Myth # 5: If a father is struggling emotionally while his partner is experiencing postpartum depression, he’s not depressed, he’s just being fragile or selfish. 

Studies have actually shown that when a mother is experiencing postnatal depression, the father is more the twice as likely to also experience a mood disorder.  In fact, “Maternal depression has consistently been found to be the most important risk factor for depression in fathers, both prenatally and postnatally (Kim & Swain, 2007).” This correlation actually makes sense in the context of a society that still places a lot of emphasis on fathers being the bedrock of the family.  Fathers are told to put the needs of the pregnant/postpartum wife and the baby above their own, even if they are struggling.   This leads to further isolation and shame which serve to feed the tiger of depression.  One postnatal Dad explained in session, “I didn’t talk about what was going on for me because I bought into the idea that as a man I was supposed to be able to problem solve and ‘just handle’ whatever issues I was having.  And when my anger started to cause problems in my relationship, I felt even more worthless for not being able to manage it.”  This father had internalized the message that any mental health struggles were the result of HIS personal failure as a father and a partner.

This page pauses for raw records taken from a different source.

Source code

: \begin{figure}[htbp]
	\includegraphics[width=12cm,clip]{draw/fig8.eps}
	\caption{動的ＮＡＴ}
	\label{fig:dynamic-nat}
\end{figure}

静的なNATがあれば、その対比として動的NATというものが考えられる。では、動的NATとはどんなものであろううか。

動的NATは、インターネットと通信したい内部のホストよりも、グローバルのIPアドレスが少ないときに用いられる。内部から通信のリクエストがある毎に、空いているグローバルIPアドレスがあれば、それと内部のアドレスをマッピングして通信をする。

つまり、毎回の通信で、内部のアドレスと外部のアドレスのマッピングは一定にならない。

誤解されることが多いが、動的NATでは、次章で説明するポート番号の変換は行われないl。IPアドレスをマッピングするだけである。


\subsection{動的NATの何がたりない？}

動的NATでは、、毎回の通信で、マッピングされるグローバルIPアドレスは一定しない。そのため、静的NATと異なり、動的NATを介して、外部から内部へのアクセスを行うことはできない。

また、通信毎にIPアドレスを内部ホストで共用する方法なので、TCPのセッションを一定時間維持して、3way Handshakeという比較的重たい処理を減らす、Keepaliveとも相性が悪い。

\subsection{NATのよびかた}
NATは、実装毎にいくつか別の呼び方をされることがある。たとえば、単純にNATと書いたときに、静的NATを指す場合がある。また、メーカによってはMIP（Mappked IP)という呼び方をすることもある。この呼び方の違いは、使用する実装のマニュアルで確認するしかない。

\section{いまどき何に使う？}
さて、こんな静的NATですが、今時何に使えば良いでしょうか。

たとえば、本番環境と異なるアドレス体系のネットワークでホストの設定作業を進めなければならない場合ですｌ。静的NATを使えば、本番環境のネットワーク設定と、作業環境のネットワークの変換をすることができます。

It feels important to note that many affected fathers discuss other ways in which they feel “set-up for failure.”  They point out the lack of guidance/support for new fathers around how to take care of infants after birth, which can exacerbate feelings of insecurity/inadequacy when doing routine caregiving tasks such as giving a baby a bath or choosing how to sooth their baby.  Many also discuss the impact of having to return to work after only days or weeks spent at home bonding with (and learning how to care for) their babies.  No wonder so many new dads feel they are in a lose-lose situation when it comes to being “good enough” as fathers.

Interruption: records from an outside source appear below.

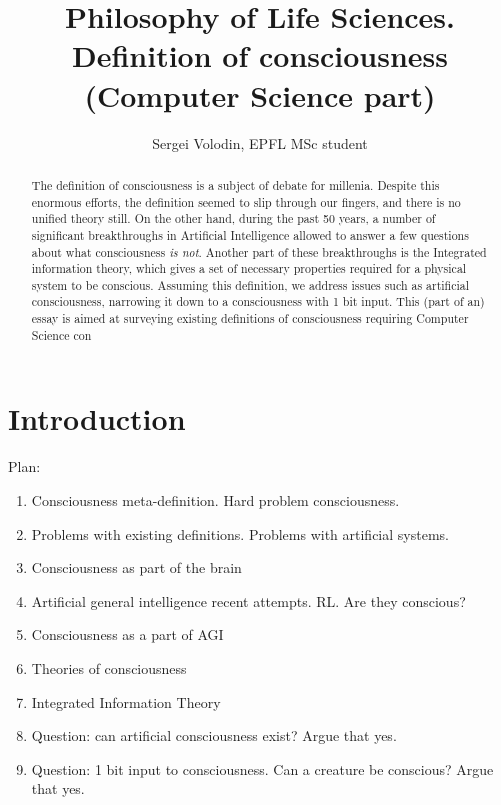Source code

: \documentclass[a4paper]{article}
\title{Philosophy of Life Sciences.\\ Definition of consciousness (Computer Science part)}
\author{Sergei Volodin, EPFL MSc student}
\date{}
\begin{document}
\maketitle

\begin{abstract}
The definition of consciousness is a subject of debate for millenia.
Despite this enormous efforts, the definition seemed to slip through our fingers, and there is no unified theory still.
On the other hand, during the past 50 years, a number of significant breakthroughs in Artificial Intelligence allowed to answer a few questions about what consciousness {\em is not}.
Another part of these breakthroughs is the Integrated information theory, which gives a set of necessary properties required for a physical system to be conscious.
Assuming this definition, we address issues such as artificial consciousness, narrowing it down to a consciousness with 1 bit input.
This (part of an) essay is aimed at surveying existing definitions of consciousness requiring Computer Science con
\end{abstract}

\section{Introduction}
Plan:\begin{enumerate}
\item Consciousness meta-definition. Hard problem consciousness.
\item Problems with existing definitions. Problems with artificial systems.
\item Consciousness as part of the brain
\item Artificial general intelligence recent attempts. RL. Are they conscious?
\item Consciousness as a part of AGI
\item Theories of consciousness
\item Integrated Information Theory
\item Question: can artificial consciousness exist? Argue that yes.
\item Question: 1 bit input to consciousness. Can a creature be conscious? Argue that yes.
\end{enumerate}

\end{document}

Myth # 6: Only fathers with depression or anxiety in their past are at risk for postnatal depression.

 Postnatal depression impacts fathers from all walks of life.  Having a history of depression or anxiety does put you at risk for postnatal mental health problems.  Yet there are other factors that have been shown to increase a father’s vulnerability for mood/anxiety disorders (Kim & Swain, 2007, Paulson & Bazemore, 2010).  These include:

  • Current relationship distress or not being in a relationship with a partner
  • Lack of supportive community to assist with managing demands of early parenthood
  • Financial hardship
  • History of trauma in childhood
  • History of substance abuse issues
  • Experience complications during the pre and post-natal period such as infertility, traumatic birth complications, medical issues with baby postnatally (especially if that leads to cholic or sleep complications for baby).

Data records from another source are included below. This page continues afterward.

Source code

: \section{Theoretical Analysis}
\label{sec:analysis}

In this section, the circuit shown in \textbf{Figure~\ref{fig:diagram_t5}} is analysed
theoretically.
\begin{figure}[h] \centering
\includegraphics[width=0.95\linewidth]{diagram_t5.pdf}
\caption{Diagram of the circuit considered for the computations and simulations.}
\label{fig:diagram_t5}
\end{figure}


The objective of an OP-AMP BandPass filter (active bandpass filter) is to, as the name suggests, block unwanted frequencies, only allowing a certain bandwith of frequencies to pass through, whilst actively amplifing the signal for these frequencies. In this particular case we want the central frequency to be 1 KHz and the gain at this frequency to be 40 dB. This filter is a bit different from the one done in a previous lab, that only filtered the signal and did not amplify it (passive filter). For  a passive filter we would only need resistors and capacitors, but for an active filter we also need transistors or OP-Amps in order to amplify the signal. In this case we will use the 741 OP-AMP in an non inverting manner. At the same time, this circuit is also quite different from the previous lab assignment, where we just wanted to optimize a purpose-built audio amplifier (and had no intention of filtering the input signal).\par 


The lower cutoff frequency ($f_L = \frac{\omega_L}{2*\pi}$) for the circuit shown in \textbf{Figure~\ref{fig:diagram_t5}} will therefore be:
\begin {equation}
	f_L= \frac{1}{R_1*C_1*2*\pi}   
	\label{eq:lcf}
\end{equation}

Many of the myths mentioned above are so entrenched in our cultural narratives around parenting that positive change will likely take time.  Yet, I encourage you to consider how you might be able to show your support for postnatal mental health?  Small potential steps include: re-educating others who believe these myths, vocalizing your support for postnatal fathers’ mental health on social media, or encouraging a new father whom you witness struggling emotionally to get support without shame.  If you would like to learn more about the treatment of postnatal mood disorders, I will be sharing a follow-up article in the coming months outlining specific recommendations for new fathers.

References:

  1. 2 Paulson, J. F. & Bazemore, S. D. (2010). Prenatal and postpartum depression in fathers and its association with maternal depression: A meta-analysis. JAMA, 303(19), 1961-1969.
  2. Kim, P. & Swain, J. Sad Dads: Paternal Postpartum Depression Psychiatry (Edgmont). 2007 Feb; 4(2): 35–47.